Dalam penelitiannya yang dimaksud terungkap sebuah fenomena alam yang dimaksud membinasahkan Firaun.
Ilmuwan dari National Centre for Atmospheric Research (NCAR) lalu University of Colorado at Boulder (CU), mencoba merekonstruksi terkait perkembangan Exodus Nabi Musa.
Menggunakan pemodelan komputer untuk merekonstruksi berbagai Fenomena Alam dengan kombinasi angin serta gelombang laut yang dapat membelah laut.
Para peneliti menentukan bahwa angin timur yang kuat, yang digunakan bertiup semalaman, dapat menyokong kembali air dalam laguna pantai di tempat Mesir utara cukup lama sehingga membelah laut merah.
“Simulasi ini sangat cocok dengan kisah di area Keluaran pada kitab-kita agama,” kata Carl Drews, penulis utama studi tersebut, di sebuah pernyataan seperti dilansir dari The Guardian.
“Pemisahan air dapat dipahami melalui dinamika fluida. Angin menggerakkan air dengan cara yang sesuai dengan hukum fisika, menciptakan jalur yang aman dengan air dalam kedua sisinya kemudian kemudian secara tanpa peringatan membiarkan air masuk kembali juga membunuh Firaun kemudian pengikutnya.”
Drews, yang tersebut menghabiskan waktu bertahun-tahun sengan mempelajari kondisi geografi kuno area yang dimaksud untuk merekonstruksi kemungkinan lokasi juga kedalaman laut merah.

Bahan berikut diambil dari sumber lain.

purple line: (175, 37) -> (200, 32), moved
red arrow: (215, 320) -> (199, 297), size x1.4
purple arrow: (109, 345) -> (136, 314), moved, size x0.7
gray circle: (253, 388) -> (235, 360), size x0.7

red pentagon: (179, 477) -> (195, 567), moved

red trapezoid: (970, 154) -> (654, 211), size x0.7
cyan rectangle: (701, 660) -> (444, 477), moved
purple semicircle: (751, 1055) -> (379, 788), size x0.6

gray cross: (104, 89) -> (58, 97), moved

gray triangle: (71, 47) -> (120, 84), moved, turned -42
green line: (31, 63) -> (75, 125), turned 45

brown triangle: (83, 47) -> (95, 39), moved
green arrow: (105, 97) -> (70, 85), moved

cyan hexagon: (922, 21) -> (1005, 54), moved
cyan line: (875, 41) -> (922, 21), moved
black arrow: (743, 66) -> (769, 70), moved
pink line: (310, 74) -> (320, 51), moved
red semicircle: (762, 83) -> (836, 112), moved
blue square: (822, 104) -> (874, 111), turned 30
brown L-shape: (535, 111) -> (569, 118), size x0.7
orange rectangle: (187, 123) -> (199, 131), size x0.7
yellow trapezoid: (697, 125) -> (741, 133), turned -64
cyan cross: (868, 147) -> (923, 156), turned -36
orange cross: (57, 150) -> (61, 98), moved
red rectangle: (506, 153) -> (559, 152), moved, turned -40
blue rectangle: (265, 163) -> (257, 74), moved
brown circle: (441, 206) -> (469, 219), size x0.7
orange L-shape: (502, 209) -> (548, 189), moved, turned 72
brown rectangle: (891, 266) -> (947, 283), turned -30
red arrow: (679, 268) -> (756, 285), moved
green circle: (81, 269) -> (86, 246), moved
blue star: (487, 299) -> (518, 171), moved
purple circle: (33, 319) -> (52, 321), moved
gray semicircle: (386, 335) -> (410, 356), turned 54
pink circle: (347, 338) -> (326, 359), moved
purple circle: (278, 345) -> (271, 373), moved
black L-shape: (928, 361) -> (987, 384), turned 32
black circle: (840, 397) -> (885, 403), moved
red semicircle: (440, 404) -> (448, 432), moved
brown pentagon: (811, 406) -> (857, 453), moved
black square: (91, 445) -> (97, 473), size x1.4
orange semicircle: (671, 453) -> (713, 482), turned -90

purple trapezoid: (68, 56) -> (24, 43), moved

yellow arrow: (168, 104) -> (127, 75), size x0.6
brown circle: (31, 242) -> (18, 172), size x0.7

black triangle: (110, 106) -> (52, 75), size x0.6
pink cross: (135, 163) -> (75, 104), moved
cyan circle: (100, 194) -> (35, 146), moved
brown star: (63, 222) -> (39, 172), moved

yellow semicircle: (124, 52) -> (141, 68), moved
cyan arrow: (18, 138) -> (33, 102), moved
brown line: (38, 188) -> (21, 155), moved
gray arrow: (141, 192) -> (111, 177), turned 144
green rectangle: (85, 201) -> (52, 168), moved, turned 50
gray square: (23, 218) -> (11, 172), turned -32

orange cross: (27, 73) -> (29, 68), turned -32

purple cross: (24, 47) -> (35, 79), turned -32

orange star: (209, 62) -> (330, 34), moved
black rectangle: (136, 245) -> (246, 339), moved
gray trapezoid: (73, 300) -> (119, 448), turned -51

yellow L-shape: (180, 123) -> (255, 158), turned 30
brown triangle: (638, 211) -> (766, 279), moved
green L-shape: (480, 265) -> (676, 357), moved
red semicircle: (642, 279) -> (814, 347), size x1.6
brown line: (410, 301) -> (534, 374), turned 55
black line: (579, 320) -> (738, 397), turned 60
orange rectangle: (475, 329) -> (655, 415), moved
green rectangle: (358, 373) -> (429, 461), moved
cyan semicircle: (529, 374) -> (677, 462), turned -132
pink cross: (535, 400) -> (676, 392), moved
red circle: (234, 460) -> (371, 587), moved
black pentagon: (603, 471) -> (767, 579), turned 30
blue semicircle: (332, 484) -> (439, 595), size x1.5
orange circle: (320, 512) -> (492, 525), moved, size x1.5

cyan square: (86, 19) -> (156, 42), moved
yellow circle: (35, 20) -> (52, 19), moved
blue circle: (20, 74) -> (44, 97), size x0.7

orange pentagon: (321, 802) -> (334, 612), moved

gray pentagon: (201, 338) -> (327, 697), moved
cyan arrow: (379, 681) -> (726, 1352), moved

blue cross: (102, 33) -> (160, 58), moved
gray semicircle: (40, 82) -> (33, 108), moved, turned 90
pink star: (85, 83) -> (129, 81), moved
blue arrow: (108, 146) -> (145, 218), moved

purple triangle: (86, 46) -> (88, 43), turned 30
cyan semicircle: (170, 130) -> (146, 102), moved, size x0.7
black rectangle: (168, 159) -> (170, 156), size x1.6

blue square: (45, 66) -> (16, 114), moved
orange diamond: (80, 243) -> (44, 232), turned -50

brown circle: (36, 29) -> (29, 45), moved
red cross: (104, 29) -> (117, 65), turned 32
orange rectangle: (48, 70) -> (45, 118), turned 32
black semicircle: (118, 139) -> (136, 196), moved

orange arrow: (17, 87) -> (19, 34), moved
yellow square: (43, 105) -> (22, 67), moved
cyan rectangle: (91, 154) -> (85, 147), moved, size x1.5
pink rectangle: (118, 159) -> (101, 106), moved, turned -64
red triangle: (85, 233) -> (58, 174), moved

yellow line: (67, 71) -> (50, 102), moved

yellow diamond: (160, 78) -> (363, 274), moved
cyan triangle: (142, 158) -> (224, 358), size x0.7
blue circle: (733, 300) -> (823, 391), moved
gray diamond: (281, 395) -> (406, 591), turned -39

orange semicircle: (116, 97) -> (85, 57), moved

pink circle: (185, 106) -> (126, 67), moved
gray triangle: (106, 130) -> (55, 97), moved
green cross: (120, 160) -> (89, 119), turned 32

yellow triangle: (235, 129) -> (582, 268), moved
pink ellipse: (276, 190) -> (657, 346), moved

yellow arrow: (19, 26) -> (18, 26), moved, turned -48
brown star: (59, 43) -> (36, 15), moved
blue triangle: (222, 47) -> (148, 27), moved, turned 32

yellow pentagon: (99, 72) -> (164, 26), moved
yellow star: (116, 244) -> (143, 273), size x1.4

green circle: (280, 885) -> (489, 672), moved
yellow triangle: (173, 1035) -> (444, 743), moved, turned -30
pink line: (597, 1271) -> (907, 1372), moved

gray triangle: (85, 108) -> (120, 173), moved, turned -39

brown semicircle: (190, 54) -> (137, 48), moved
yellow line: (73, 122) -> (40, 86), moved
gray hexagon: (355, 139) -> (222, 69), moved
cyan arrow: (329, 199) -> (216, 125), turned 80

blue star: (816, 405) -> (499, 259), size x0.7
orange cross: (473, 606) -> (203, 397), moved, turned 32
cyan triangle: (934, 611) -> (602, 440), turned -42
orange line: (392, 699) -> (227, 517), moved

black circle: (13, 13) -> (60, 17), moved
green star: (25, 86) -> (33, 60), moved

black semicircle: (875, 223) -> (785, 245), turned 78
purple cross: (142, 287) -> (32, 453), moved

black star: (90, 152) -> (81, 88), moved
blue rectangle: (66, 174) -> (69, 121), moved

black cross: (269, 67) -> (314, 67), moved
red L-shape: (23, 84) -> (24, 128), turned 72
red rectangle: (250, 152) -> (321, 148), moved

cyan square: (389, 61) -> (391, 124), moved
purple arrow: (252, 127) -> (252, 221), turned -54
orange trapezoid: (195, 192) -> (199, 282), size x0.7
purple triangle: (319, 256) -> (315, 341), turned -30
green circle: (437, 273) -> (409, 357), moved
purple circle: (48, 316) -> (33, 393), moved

Drews menyimpulkan bahwa angin 63 mph yang mana stabil dari timur di dalam melawan danau yang direkonstruksi secara digital di area sepanjang Mediterania dekat Port Said.
“Jika Anda ingin mencocokkan kisah Alkitab, Anda membutuhkan angin dari timur,” kata Drews terhadap Discovery News.
Dalam kejadian Nabi Musa menyelamatkan umatnya, hentakan tongkat ini bisa saja keluarkan hempasan angin yang tersebut cukup besar, kemudian menciptakan dataran lumpur yang tersebut begitu luas, seakan seperti jembatan di area dasar lautan.
Akan tetapi, apa yang tersebut dihasilkan dari para pakar ini hingga pada waktu ini belum berani di tempat uji coba dengan segera di area laut Merah, alasannya tak cocok dengan deskripsi di kisah Exodus Nabi Musa.